Several systems have been designed to provide noise control. One design utilizes a small cylindrical porous element with external wire mesh reinforcement. All of which are encased in a metal housing with two slotted exhaust ports located 180 degrees from each other. The element can be replaced or cleaned by removing a pipe plug at the end. While this design does suppress noise, the porous element can accumulate dust and “clog”. In addition, the design is such that the abrasive particles that are entrained in the airstream will rebound off the pipe plug and destructively strike the element. In addition, because of the flow of the destructive particles this design inherently has a short life span in use. In order to prolong life, daily cleaning is require, which is not realistic in the working environment. As a result, end users will usually remove the system once it is damaged. A further drawback to this system is that the slotted port on the side of the housing will direct exhaust air and fugitive particles horizontally. This could blow dust and particles onto anyone near the exhaust.
In another system, the airflow is exhausted through a large porous (small pores) element encased by perforated metal. This design offers adequate noise suppression with good airflow. However, the design can trap dust and quickly become more restrictive.
Other examples offer the similar styles that place a porous type element or mesh in the direct or rebound path of the exhaust compressed air near the expansion point.
One such system is disclosed in my copending application Ser. No. 13/021,256, entitled: “Air Blast Blowdown Silencer System for Blast Pot”, entitled filed on Feb. 4, 2011. The blowdown system there disclosed includes an initial restrictor in communication with a blast pot vessel for controlling the flow of pressurized air from the vessel into a first expansion chamber which is in communication with a reducer. The outlet of the reducer introduced into a muffler system which includes an exhaust path and a deflector for absorbing and or deflecting abrasive particles which may be evacuated from the blast pot vessel during blowdown.

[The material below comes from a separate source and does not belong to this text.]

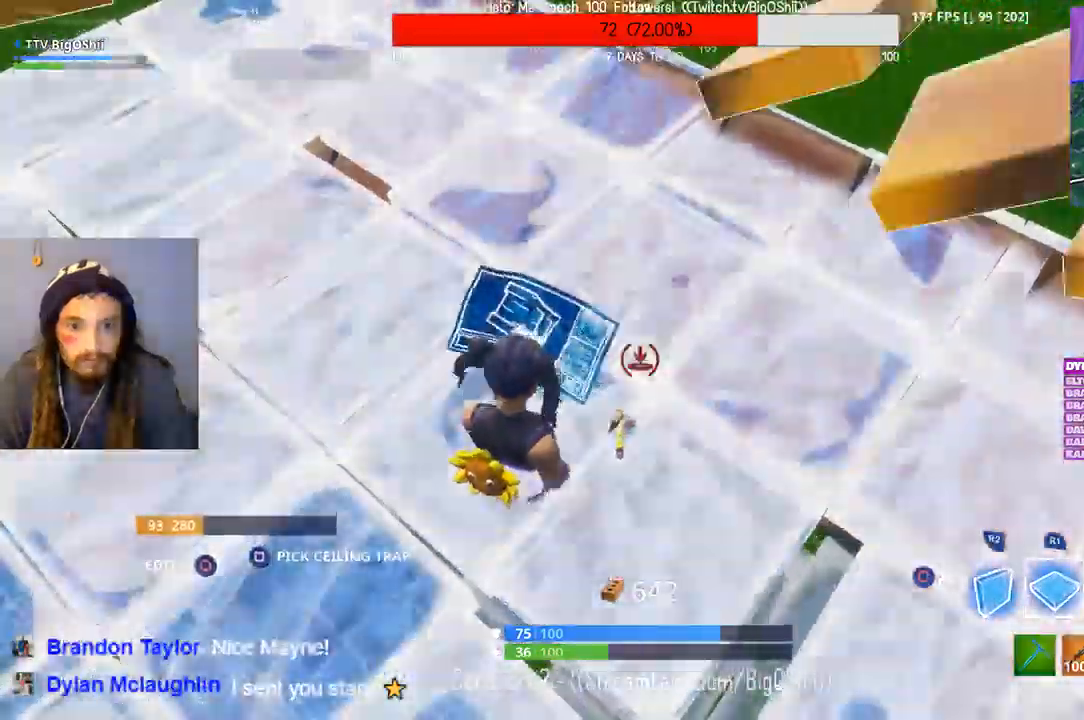
{"dt_ms": 500, "buttons": ["L1"], "left_stick": "center", "right_stick": "center", "events": [[67, "left_stick", "down-left"], [267, "left_stick", "center"], [467, "L1", "down"]]}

Decompressing or “blowing down” a blast pot without a muffler or silencer could create noise levels in excess of 130 dB. In addition, the grit particles that are often mixed and entrained within the exhaust flow are traveling at a high velocity. These particles will abrade any obstruction of the exhaust airstream. Prior art would use mufflers that direct all or most of the exhaust flow through porous membranes. While this does reduce the exhaust noise level, the membranes would eventually clog as they accumulate dust. The clogged membranes restrict air flow and progressively increase decompression time, creating a potentially hazardous situation.
In addition, these porous elements were not capable of withstanding impact and would wear quickly. The aforementioned patent application utilizes an expansion chamber and sound absorptive material to reduce the noise level. While this sufficiently mitigated the abrasion of exhaust air from the device, it did not address the abrasion on the sound absorptive components within.